DataFrame
Paimon supports creating table, inserting data, and querying through the Spark DataFrame API.
Create Table
You can specify table properties with option or set partition columns with partitionBy if needed.
val data: DataFrame = Seq((1, "x1", "p1"), (2, "x2", "p2")).toDF("a", "b", "pt")
data.write.format("paimon")
.option("primary-key", "a,pt")
.option("k1", "v1")
.partitionBy("pt")
.saveAsTable("test_tbl") // or .save("/path/to/default.db/test_tbl")
Insert
Insert Into
You can achieve INSERT INTO semantics by setting the mode to append.
val data: DataFrame = ...
data.write.format("paimon")
.mode("append")
.insertInto("test_tbl") // or .saveAsTable("test_tbl") or .save("/path/to/default.db/test_tbl")
Note: insertInto ignores the column names and just uses position-based write,
if you need to write by column name, use saveAsTable or save instead.
Insert Overwrite
You can achieve INSERT OVERWRITE semantics by setting the mode to overwrite.
It supports dynamic partition overwritten for partitioned table.
To enable dynamic overwritten you need to set the Spark session configuration spark.sql.sources.partitionOverwriteMode to dynamic.
val data: DataFrame = ...
data.write.format("paimon")
.mode("overwrite")
.insertInto("test_tbl") // or .saveAsTable("test_tbl")
{{< hint info >}}
Since Spark 3.4, saveAsTable with overwrite mode only overwrites data and preserves
the existing table definition (partitions, primary keys, and properties).
If you need to replace the table definition, use SQL CREATE OR REPLACE TABLE ... AS SELECT.
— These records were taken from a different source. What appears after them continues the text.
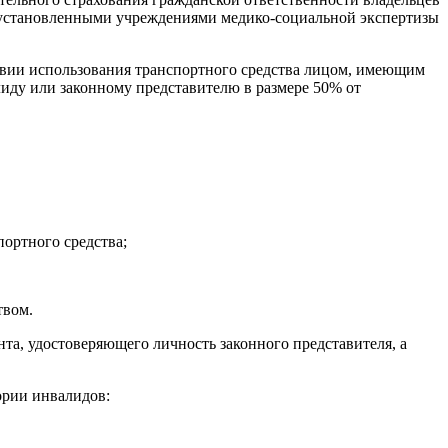
с установленными учреждениями медико-социальной экспертизы
ловии использования транспортного средства лицом, имеющим
алиду или законному представителю в размере 50% от
портного средства;
твом.
та, удостоверяющего личность законного представителя, а
ории инвалидов: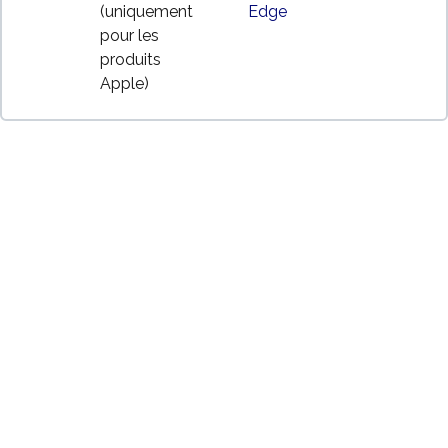
(uniquement
Edge
pour les
produits
Apple)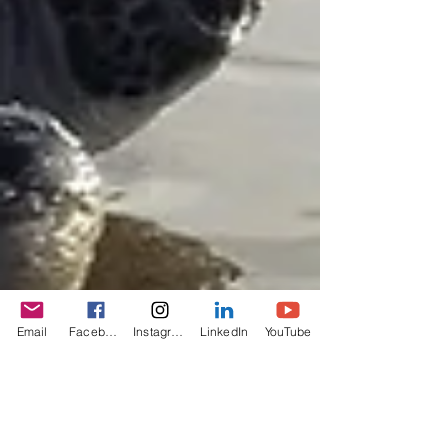
Email
Facebook
Instagram
LinkedIn
YouTube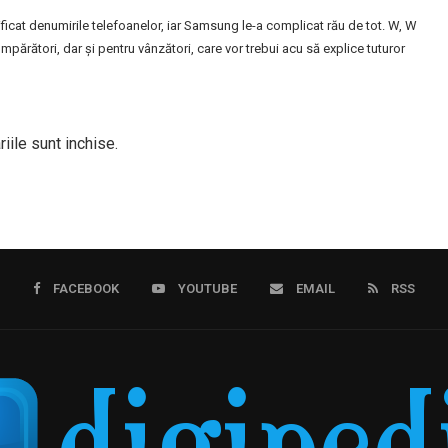
ficat denumirile telefoanelor, iar Samsung le-a complicat rău de tot. W, W
mpărători, dar și pentru vânzători, care vor trebui acu să explice tuturor
iile sunt inchise.
FACEBOOK
YOUTUBE
EMAIL
RSS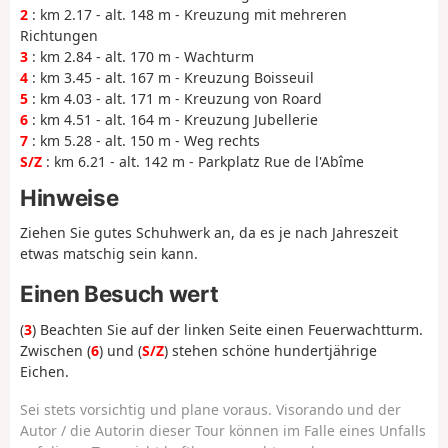
2
: km 2.17 - alt. 148 m - Kreuzung mit mehreren
Richtungen
3
: km 2.84 - alt. 170 m - Wachturm
4
: km 3.45 - alt. 167 m - Kreuzung Boisseuil
5
: km 4.03 - alt. 171 m - Kreuzung von Roard
6
: km 4.51 - alt. 164 m - Kreuzung Jubellerie
7
: km 5.28 - alt. 150 m - Weg rechts
S/Z
: km 6.21 - alt. 142 m - Parkplatz Rue de l'Abîme
Hinweise
Ziehen Sie gutes Schuhwerk an, da es je nach Jahreszeit
etwas matschig sein kann.
Einen Besuch wert
(
3
) Beachten Sie auf der linken Seite einen Feuerwachtturm.
Zwischen (
6
) und (
S/Z
) stehen schöne hundertjährige
Eichen.
Sei stets vorsichtig und plane voraus. Visorando und der
Autor / die Autorin dieser Tour können im Falle eines Unfalls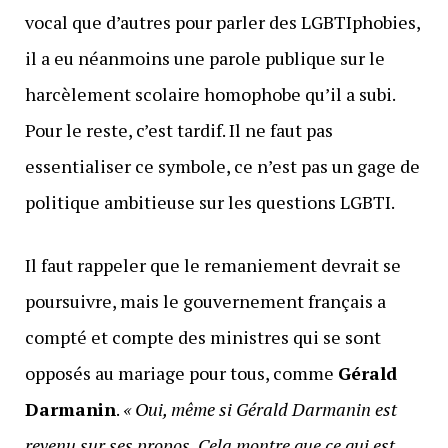
vocal que d’autres pour parler des LGBTIphobies,
il a eu néanmoins une parole publique sur le
harcèlement scolaire homophobe qu’il a subi.
Pour le reste, c’est tardif. Il ne faut pas
essentialiser ce symbole, ce n’est pas un gage de
politique ambitieuse sur les questions LGBTI.
Il faut rappeler que le remaniement devrait se
poursuivre, mais le gouvernement français a
compté et compte des ministres qui se sont
opposés au mariage pour tous, comme
Gérald
Darmanin
.
« Oui, même si Gérald Darmanin est
revenu sur ses propos. Cela montre que ce qui est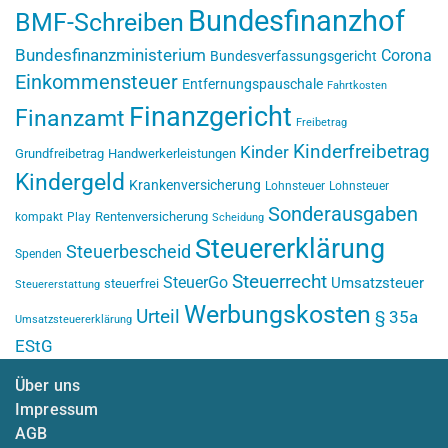
Bundesfinanzhof
BMF-Schreiben
Bundesfinanzministerium
Corona
Bundesverfassungsgericht
Einkommensteuer
Entfernungspauschale
Fahrtkosten
Finanzgericht
Finanzamt
Freibetrag
Kinderfreibetrag
Kinder
Grundfreibetrag
Handwerkerleistungen
Kindergeld
Krankenversicherung
Lohnsteuer
Lohnsteuer
Sonderausgaben
Rentenversicherung
kompakt
Play
Scheidung
Steuererklärung
Steuerbescheid
Spenden
Steuerrecht
SteuerGo
Umsatzsteuer
steuerfrei
Steuererstattung
Werbungskosten
Urteil
§ 35a
Umsatzsteuererklärung
EStG
Über uns
Impressum
AGB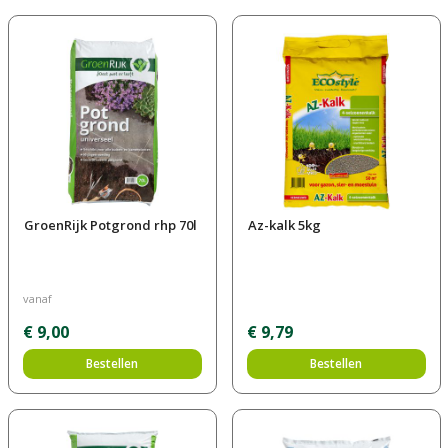
GroenRijk Potgrond rhp 70l
Az-kalk 5kg
vanaf
€
9
,
00
€
9
,
79
Bestellen
Bestellen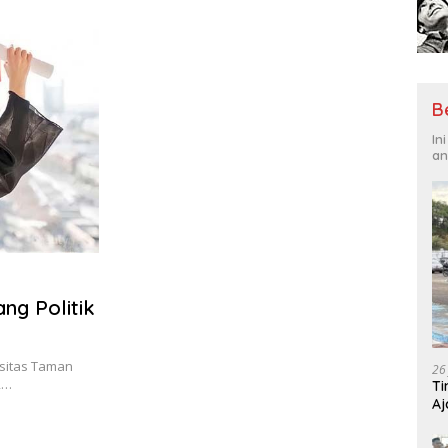
Tantangan Global
Hadi
B
In
an
ng Politik
rsitas Taman
26
22…
Ti
Aj
Me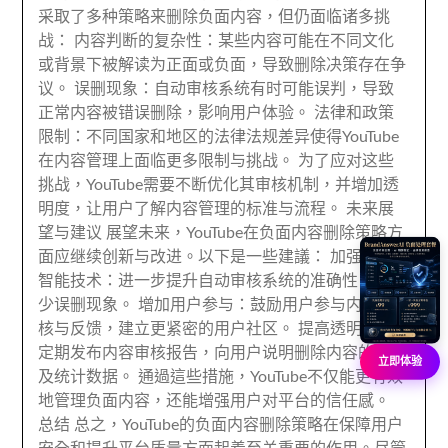
采取了多种策略来删除负面内容
，
但仍面临诸多挑
战
：
内容判断的复杂性
：
某些内容可能在不同文化
或背景下被解读为正面或负面
，
导致删除决策存在争
议
。
误删现象
：
自动审核系统有时可能误判
，
导致
正常内容被错误删除
，
影响用户体验
。
法律和政策
限制
：
不同国家和地区的法律法规差异使得YouTube
在内容管理上面临更多限制与挑战
。
为了应对这些
挑战
，
YouTube需要不断优化其审核机制
，
并增加透
明度
，
让用户了解内容管理的标准与流程
。
未来展
望与建议 展望未来
，
YouTube在负面内容删除策略方
面应继续创新与改进
。以下是一些建議：
加强人工
智能技术
：
进一步提升自动审核系统的准确性
，
以减
少误删现象
。
增加用户参与
：
鼓励用户参与内容审
核与反馈
，
建立更紧密的用户社区
。
提高透明度
：
定期发布内容审核报告
，
向用户说明删除内容的原因
立即体验
及统计数据
。 通過這些措施，
YouTube不仅能更有效
地管理负面内容
，
还能增强用户对平台的信任感
。
总结 总之
，
YouTube的负面内容删除策略在保障用户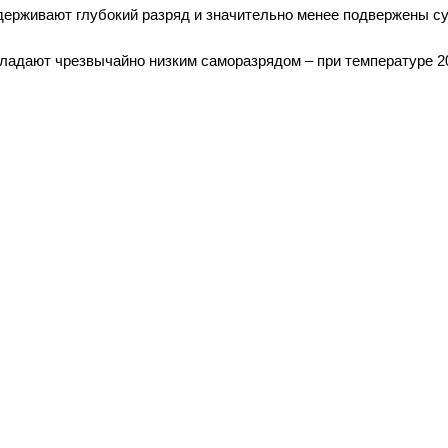
рживают глубокий разряд и значительно менее подвержены су
бладают чрезвычайно низким саморазрядом – при температуре 20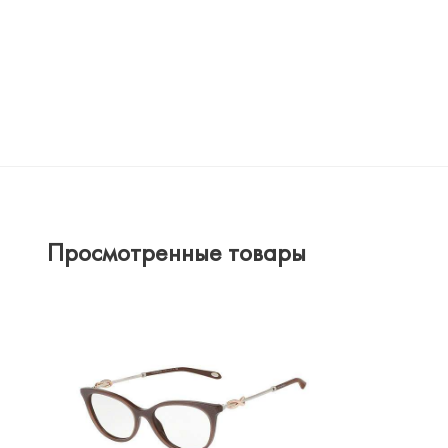
Просмотренные товары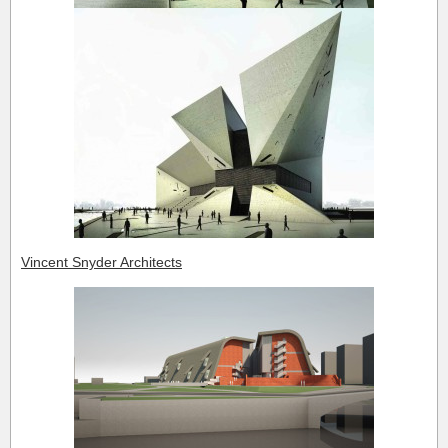
Vincent Snyder Architects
Before Spark 3.4, saveAsTable with overwrite mode drops and recreates the table, so the
table definition is reset to the DataFrame's schema and only the partitions and options
explicitly re-specified via partitionBy() / write options are kept.
{{< /hint >}}
Query
spark.read.format("paimon")
.table("t") // or .load("/path/to/default.db/test_tbl")
.show()
To specify the catalog or database, you can use
// recommend
spark.read.format("paimon")
.table("<catalogName>.<databaseName>.<tableName>")
// or
spark.read.format("paimon")
.option("catalog", "<catalogName>")
.option("database", "<databaseName>")
.option("table", "<tableName>")
.load("/path/to/default.db/test_tbl")
You can specify other read configs through option:
// time travel
spark.read.format("paimon")
.option("scan.snapshot-id", 1)
.table("t")